What to expect from emerging markets

The last decade has been a mixed blessing for investors in emerging markets. Taken over the whole ten years, to June 2014, emerging markets have comfortably beaten developed markets: the MSCI Emerging Markets index had an annualised total return – including reinvested dividends – of 12.3%, in US dollar terms, compared with 7.84% for the MSCI World index of developed markets.

But gains in the second half of that period were very disappointing compared to what had gone before. During the last five years, annualised returns of 9.58% for emerging markets lagged a long way behind the 15.62% managed by developed economies. So which half of the decade was normal – and what can we expect for emerging markets in the future?

A look at the long term

Tracking emerging-market returns over the long term is difficult due to lack of historic data, since the first broad emerging-market indices such as the MSCI Emerging Markets were only created in the 1980s and 1990s. But Elroy Dimson, Paul Marsh and Mike Staunton, of London Business School, have constructed an index backdated to 1900, based on what would have been considered major emerging markets at each point in time.

According to this index, the annualised return from emerging markets between 1900 and 2013 would have been 7.4% in US dollar terms, versus 8.3% for developed markets. In other words, contrary to what most investors believe, developed markets appear to have beaten emerging markets over the very long term.

This makes the case for investing in emerging markets look very weak. But does it reflect what we can expect from emerging markets in the future? Probably not. Their poor performance largely reflects events in the first half of the 20th century, when revolution and war meant that investors in many emerging economies, such as pre-revolutionary China and Russia, lost everything.

In the more stable conditions that prevailed from 1950 to 2013, emerging markets did rather better, returning 12.5% versus 10.8% for developed markets.

However, as the chart above shows, emerging markets still lagged behind developed marketsin half the decades since 1950. And their outperformance since 2000 was unprecedented by historical standards. This clearly shows the importance of taking a longer-term view and having realistic assumptions about the returns emerging markets are likely to deliver.

Diverging markets

That said, while emerging markets as a whole haven’t done as well as hoped lately, that certainly hasn’t applied to all cases. Over the last few years, returns have diverged much more than many investors realise.

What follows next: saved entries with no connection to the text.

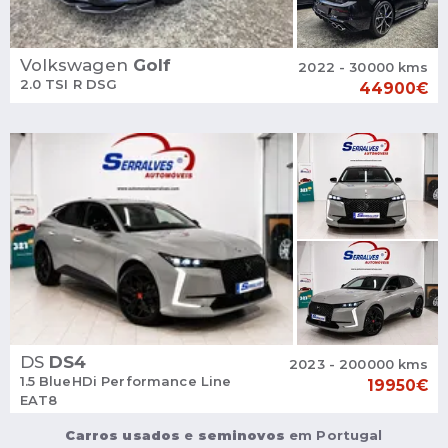
Volkswagen
Golf
2022 - 30000 kms
2.0 TSI R DSG
44900€
DS
DS4
2023 - 200000 kms
1.5 BlueHDi Performance Line
19950€
EAT8
Carros usados
e
seminovos
em Portugal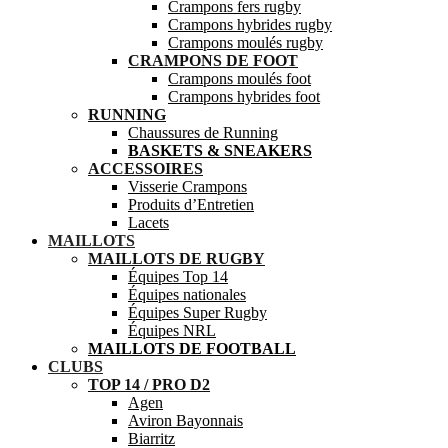
Crampons fers rugby
Crampons hybrides rugby
Crampons moulés rugby
CRAMPONS DE FOOT
Crampons moulés foot
Crampons hybrides foot
RUNNING
Chaussures de Running
BASKETS & SNEAKERS
ACCESSOIRES
Visserie Crampons
Produits d’Entretien
Lacets
MAILLOTS
MAILLOTS DE RUGBY
Équipes Top 14
Équipes nationales
Équipes Super Rugby
Équipes NRL
MAILLOTS DE FOOTBALL
CLUBS
TOP 14 / PRO D2
Agen
Aviron Bayonnais
Biarritz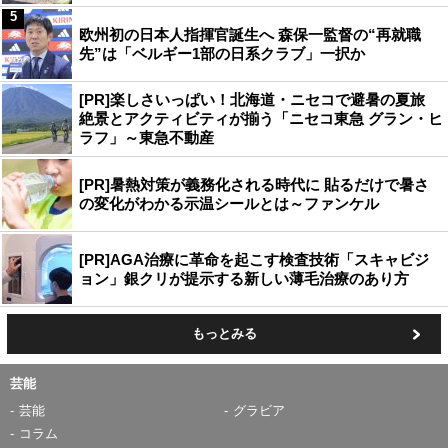
5
欧州初の日本人指揮官誕生へ 森保一監督の“再就職
先”は「ベルギー1部の日系クラブ」一択か
[PR]楽しさいっぱい！北海道・ニセコで避暑の夏旅
絶景とアクティビティが揃う「ニセコ東急 グラン・ヒ
ラフ」～東急不動産
[PR]暑熱対策が義務化される時代に 貼るだけで暑さ
の変化がわかる示温シールとは～ファンケル
[PR]AGA治療に革命を起こす検査技術「スキャビジ
ョン」銀クリが提示する新しい薄毛治療のあり方
もっとみる
芸能
芸能
グラビア
コラム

For example, the MSCI Philippines index had an annualised total return of 24.49% in US dollar terms over the last five years, comfortably outperforming both the MSCI Emerging Markets and the MSCI World.

Other southeast Asian markets such as Thailand (19.89%), Malaysia (16.34%) and Indonesia (15.53%) have also seen strong returns. Conversely, other emerging economies such as Brazil (2.47%) and Chile (3.85%) have lagged far behind.

The same is also true at the stock and sector level. Many emerging-market consumer stocks have performed well even while the broader indices have fallen behind.

For example, the MSCI Emerging Market Consumer Staples Index had an annualised return of 17.88%, in US dollar terms, over the past five years. So even during a very weak spell for emerging markets, there have been opportunities to earn good returns.

The importance of value

Of course, that doesn’t mean the markets that have performed best in recent years will continue doing so. Past performance is not a good guide to the future and last year’s star is often next year’s laggard.

Indeed, one reason that emerging-market returns sometimes disappoint is that people get carried away by exciting growth stories and end up overpaying for them.

Many investors are surprised to discover that focusing on value is as useful in emerging markets as it is in the developed world. A recent paper by Matthias Hanauer and Martin Linhart, of Technische Universität München, found that value stocks outperformed growth ones in emerging markets by an average of 0.93 percentage points per month over the period from 1996 to 2012.

At a country level, Dimson, Marsh and Staunton found that countries with the highest trailing dividend yield outperformed the lowest yielders by 19 percentage points per year on average, over the period from 1976 to 2013.

They also found that investing in countries with the highest growth over the past five years – as investors will often do if they give too much weight to the recent past – delivered worst returns, while those with lower historic growth substantially outperformed.

The good news is that many emerging markets look relatively cheap. The MSCI Emerging Markets index trades on a price/earnings ratio of 13, compared to 18 for the MSCI World. That implies that emerging markets could well be set to outperform developed markets over the medium term. But investors should be aware that the exceptional returns of the early 2000s are unlikely to be repeated.